Câbir ibni Abdillah radıyallahu anhümânın rivâyet ettiği bir hadis de Resûlullah Efendimiz’in bereketiyle yiyeceğin çoğalmasıyla ilgilidir. Câbir’in babası vefât etmiş, geride bir hayli hurma borcu bırakmıştı. Câbir, alacaklı olan Yahudilere, babasının borcuna karşılık hurma bahçesini meyveleriyle birlikte kabul etmelerini teklif etti. Ancak onlar bu teklifi, birkaç yıl boyunca çıkacak hurmaları kendilerine verse bile borcunu kapatamayacağı için kabul etmediler. Câbir, hâlini Peygamber Efendimiz’e arzetti. Allah’ın Elçisi ona hurmaları toplamasını, hurma ağaçlarının altında öbek öbek yığmasını emrettikten sonra hurma bahçesine gitti. Orada bir süre dolaşıp duâ etti. Câbir, Peygamber Efendimiz’in duasıyla bereketlenen o hurmalarla, babasının bütün borçlarını ödediği gibi, kendisine de her yıl toplanan hurmalardan daha fazlası kaldı. (Buhârî, Büyû’ 51, nr. 2127, İstikrâz 8, 9, 18, nr. 2395, 2396, 2405, Hibe 21, nr. 2601, Sulh 13, nr. 2709, Vesâyâ 36, nr. 2781, Megãzî 18, nr. 4053.) Bir başka rivâyete göre, bahçenin mahsûlü alacaklılara verilen hurma kadar arttı. (Buhârî, Menâkıb 25, nr. 3580.)

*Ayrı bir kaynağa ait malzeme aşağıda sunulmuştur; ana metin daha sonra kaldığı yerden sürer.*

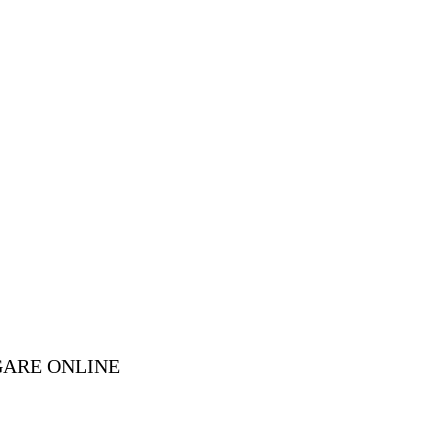
GARE ONLINE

Câbir, Yahudi alacaklıların, olup bitenleri görünce hayret ettiklerini de söylemiştir.
Bu mûcizeyi; Sahîh-i Buhârî’deki hadisleri ve üç Sünen’deki (Ebû Dâvûd, Vesâyâ 17, nr. 2884; Nesâî, Vesâyâ 4, nr. 3639-3642; İbni Mâce, Sadakât 20, nr. 2433.) rivâyetleri dikkate alarak Câbir İbni Abdillah’tan dinleyelim:
“Babam Abdullah ibni Amr ibni Harâm, Uhud Savaşı’nda şehid düştüğünde, geride dokuz (bazı rivâyetlerde altı) kız, bir hayli de borç bırakmıştı. Alacaklılar borcun ödenmesi konusunda pek anlayışsız davrandılar. Ben de Resûl-i Ekrem sallallâhu aleyhi ve selleme başvurdum ve alacaklılarla konuşmasını söyledim. Hurma bahçesinin o yıl verdiği ürünü borca mahsûben kabul etmeleri ve borcun geri kalan kısmından vazgeçmeleri konusunda onları iknâ etmesini istedim. Resûl-i Ekrem Efendimiz de alacaklılardan bunu rica etti, fakat hiçbiri kabul etmedi. O zaman Allah’ın Elçisi bana: “Yarın sana geleceğim.” buyurdu. Ertesi sabah Hz. Ebû Bekir ve Hz. Ömer ile birlikte geldi, hurma bahçesini dolaştı, hurmanın bereketlenmesi için duâ etti. Bana da: “Hurmalarını toplayıp cins cins ayır, iyi hurmaları (acve hurmasını) bir boy, kalitesiz hurmaları bir boy yap. Sonra durumu bana bildir.” buyurdu. Dediklerini yapıp durumu kendisine bildirdim. Peygamber-i Zîşân Efendimiz geldi, hurmaların başına oturdu ve bana: “Haydi herkese alacağını ölçüp ver!” buyurdu. Ben de hurmaları ölçerek herkese alacağını verdim (Bu rivâyetlerin bir kısmında hurmaları Resûl-i Ekrem’in kendi elleriyle ölçüp alacaklılara verdiği de belirtilmektedir). Sonunda hurmalar hiç eksilmemiş gibi öylece duruyordu.”
Burada şunu da söyleyelim: Hz. Câbir’in babası Abdullah ibni Harâm, Uhud Gazvesi’nde şehid düşünce, o gün yeteri kadar kefen ve kabir bulunamadığı için, bu şehîdin nâşı, eniştesi Amr ibni Cemûh’un nâşı ile aynı kabre kondu. Aradan kırk sene geçtikten sonra, sel yatağına yakın olan kabirleri başka bir yere nakledilmek üzere açıldığı zaman, bu iki sahâbînin cesetlerinin hiçbir değişikliğe uğramadan, gömüldükleri gibi durduğu görüldü. (Mâlik, el-Muvatta’, Cihâd, 49.)